SeedFinder Tool

ACHE includes a tool called SeedFinder, which helps to discover more pages and web sites that contain relevant content. After you have your target page classifier ready, you can use SeedFinder to automatically discover a large set of seed URLs to start a crawl. You can feed SeedFinder with your page classifier and a initial search engine query, and SeedFinder will go ahead and automatically generate more queries that will potentially retrieve more relevant pages and issues them to a search engine until the max number of queries parameter is reached.

SeedFinder is available as an ACHE sub-command. For more instructions, you can run ache help seedFinder:

        ache seedFinder - Runs the SeedFinder tool

        ache seedFinder [--csvPath <csvPath>] [(-h | --help)]
                --initialQuery <initialQuery> [--maxPages <maxPagesPerQuery>]
                [--maxQueries <maxNumberOfQueries>] [--minPrecision <minPrecision>]
                --modelPath <modelPath> [--searchEngine <searchEngine>]
                [--seedsPath <seedsPath>]
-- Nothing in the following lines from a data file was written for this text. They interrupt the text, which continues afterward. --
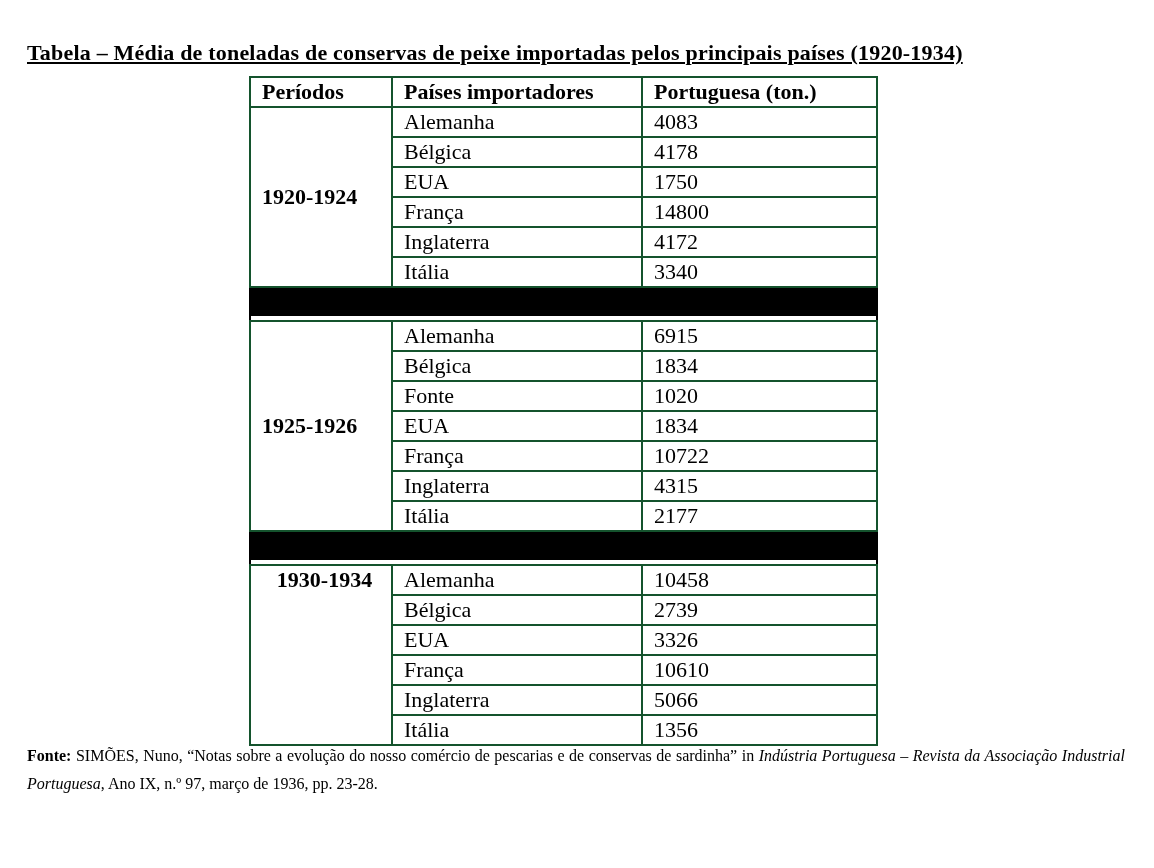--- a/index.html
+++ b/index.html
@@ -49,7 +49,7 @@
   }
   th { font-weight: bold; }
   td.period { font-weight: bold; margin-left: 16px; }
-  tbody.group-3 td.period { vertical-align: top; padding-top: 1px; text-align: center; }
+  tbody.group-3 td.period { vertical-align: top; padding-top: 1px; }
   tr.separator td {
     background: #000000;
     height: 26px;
        --csvPath <csvPath>
            The path where to write a CSV file with stats

        -h, --help
            Display help information

        --initialQuery <initialQuery>
            The inital query to issue to the search engine

        --maxPages <maxPagesPerQuery>
            Maximum number of pages per query

        --maxQueries <maxNumberOfQueries>
            Max number of generated queries

        --minPrecision <minPrecision>
            Stops query pagination after precision drops bellow this minimum
            precision threshold

        --modelPath <modelPath>
            The path to the page classifier model

        --searchEngine <searchEngine>
            The search engine to be used

        --seedsPath <seedsPath>
            The path where the seeds generated should be saved

For more details on how SeedFinder works, you can refer to:

Karane Vieira, Luciano Barbosa, Altigran Soares da Silva, Juliana Freire, Edleno Moura. Finding seeds to bootstrap focused crawlers. World Wide Web. 2016.